━━ RECORDS FOR PROCESSING
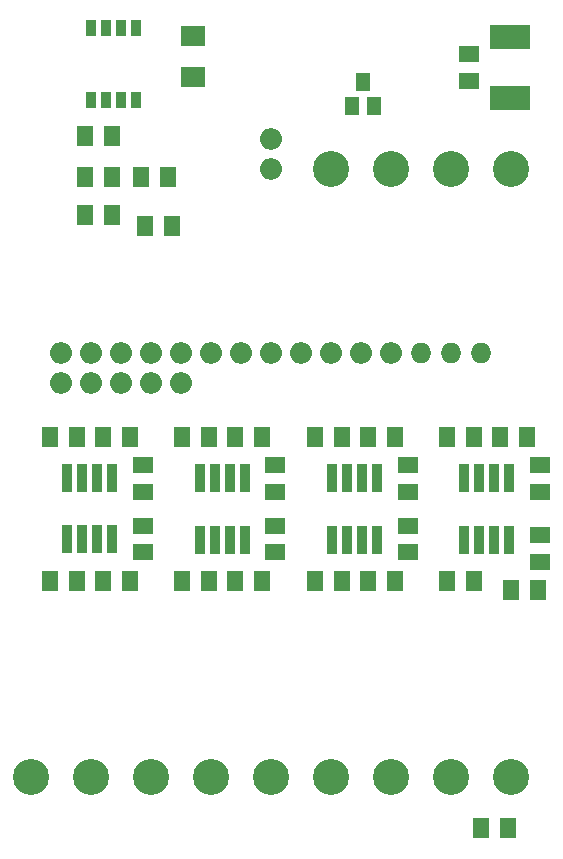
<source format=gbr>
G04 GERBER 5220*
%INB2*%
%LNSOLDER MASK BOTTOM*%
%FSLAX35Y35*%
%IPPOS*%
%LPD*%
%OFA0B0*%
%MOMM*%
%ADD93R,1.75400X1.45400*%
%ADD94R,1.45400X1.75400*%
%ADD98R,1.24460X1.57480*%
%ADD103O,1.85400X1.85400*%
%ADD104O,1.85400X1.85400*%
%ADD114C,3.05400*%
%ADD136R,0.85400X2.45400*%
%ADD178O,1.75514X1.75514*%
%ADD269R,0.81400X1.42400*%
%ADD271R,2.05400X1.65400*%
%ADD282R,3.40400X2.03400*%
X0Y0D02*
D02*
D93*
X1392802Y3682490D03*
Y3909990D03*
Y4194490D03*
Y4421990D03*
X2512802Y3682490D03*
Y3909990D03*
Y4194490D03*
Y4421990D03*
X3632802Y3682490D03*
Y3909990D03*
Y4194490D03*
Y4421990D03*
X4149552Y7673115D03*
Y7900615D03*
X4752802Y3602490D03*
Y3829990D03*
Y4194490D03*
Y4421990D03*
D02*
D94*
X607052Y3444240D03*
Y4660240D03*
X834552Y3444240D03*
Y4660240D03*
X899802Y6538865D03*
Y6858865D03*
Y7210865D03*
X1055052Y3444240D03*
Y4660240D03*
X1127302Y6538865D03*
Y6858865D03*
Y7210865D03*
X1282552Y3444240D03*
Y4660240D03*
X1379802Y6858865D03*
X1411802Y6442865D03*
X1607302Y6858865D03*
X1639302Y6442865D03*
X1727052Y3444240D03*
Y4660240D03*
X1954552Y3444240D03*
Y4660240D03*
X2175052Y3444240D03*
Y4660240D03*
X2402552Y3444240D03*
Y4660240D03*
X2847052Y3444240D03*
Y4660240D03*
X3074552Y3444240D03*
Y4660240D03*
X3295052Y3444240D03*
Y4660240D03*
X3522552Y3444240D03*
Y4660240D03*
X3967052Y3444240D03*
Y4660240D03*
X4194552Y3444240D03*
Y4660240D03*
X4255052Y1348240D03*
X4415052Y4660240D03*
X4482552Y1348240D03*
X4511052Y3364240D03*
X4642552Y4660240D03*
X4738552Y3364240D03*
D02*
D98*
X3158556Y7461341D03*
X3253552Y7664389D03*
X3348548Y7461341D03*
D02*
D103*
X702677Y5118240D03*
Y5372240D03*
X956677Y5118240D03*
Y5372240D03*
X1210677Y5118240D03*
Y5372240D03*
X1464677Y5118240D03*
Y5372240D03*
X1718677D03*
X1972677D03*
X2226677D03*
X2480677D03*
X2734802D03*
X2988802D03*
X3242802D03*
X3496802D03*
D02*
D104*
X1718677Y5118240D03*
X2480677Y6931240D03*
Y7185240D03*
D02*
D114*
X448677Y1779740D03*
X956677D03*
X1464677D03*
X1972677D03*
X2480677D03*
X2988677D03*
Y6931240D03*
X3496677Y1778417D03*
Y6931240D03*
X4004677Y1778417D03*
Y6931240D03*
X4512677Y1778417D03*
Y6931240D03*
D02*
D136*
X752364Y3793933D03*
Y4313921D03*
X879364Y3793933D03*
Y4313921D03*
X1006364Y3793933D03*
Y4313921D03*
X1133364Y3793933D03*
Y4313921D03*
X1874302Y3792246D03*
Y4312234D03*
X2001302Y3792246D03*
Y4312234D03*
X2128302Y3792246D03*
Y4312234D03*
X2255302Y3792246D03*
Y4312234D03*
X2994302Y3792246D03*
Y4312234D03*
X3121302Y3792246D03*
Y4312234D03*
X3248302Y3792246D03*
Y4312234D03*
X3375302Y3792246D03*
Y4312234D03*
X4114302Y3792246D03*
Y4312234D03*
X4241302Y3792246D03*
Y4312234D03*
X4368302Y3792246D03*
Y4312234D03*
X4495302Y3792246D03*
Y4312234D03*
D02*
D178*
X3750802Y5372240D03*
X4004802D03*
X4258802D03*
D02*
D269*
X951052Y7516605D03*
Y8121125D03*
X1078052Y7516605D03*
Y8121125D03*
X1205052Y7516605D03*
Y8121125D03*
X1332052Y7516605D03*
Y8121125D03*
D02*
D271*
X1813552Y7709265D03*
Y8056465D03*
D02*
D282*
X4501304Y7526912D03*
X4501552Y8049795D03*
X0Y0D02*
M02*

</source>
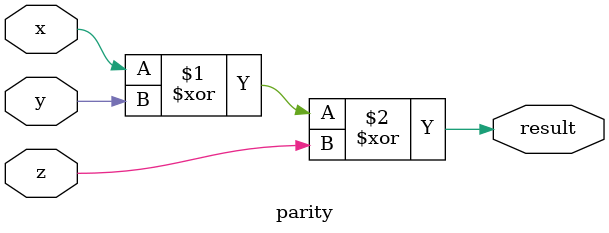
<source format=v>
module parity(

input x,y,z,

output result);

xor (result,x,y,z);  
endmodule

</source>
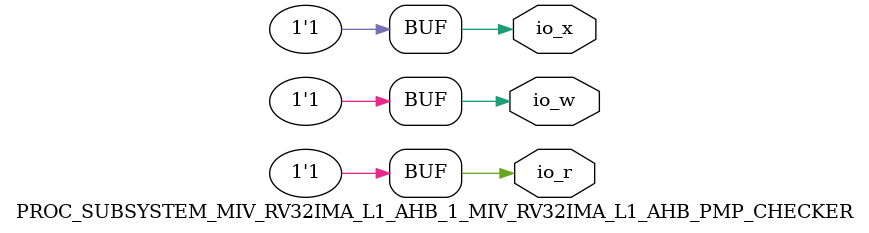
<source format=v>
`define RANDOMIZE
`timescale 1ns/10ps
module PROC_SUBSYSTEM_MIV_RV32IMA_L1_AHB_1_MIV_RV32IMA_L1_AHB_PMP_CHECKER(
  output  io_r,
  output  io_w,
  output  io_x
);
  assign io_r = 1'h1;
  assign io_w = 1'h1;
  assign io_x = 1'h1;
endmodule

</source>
━━━━
WHAT IS BEING ASKED
Begin at the first line of the data above and repeat each line exactly, stopping after the line containing "X1392802Y3682490D03*". Omit the pictures.

EXERCISE OUTPUT
<source format=gbr>
G04 GERBER 5220*
%INB2*%
%LNSOLDER MASK BOTTOM*%
%FSLAX35Y35*%
%IPPOS*%
%LPD*%
%OFA0B0*%
%MOMM*%
%ADD93R,1.75400X1.45400*%
%ADD94R,1.45400X1.75400*%
%ADD98R,1.24460X1.57480*%
%ADD103O,1.85400X1.85400*%
%ADD104O,1.85400X1.85400*%
%ADD114C,3.05400*%
%ADD136R,0.85400X2.45400*%
%ADD178O,1.75514X1.75514*%
%ADD269R,0.81400X1.42400*%
%ADD271R,2.05400X1.65400*%
%ADD282R,3.40400X2.03400*%
X0Y0D02*
D02*
D93*
X1392802Y3682490D03*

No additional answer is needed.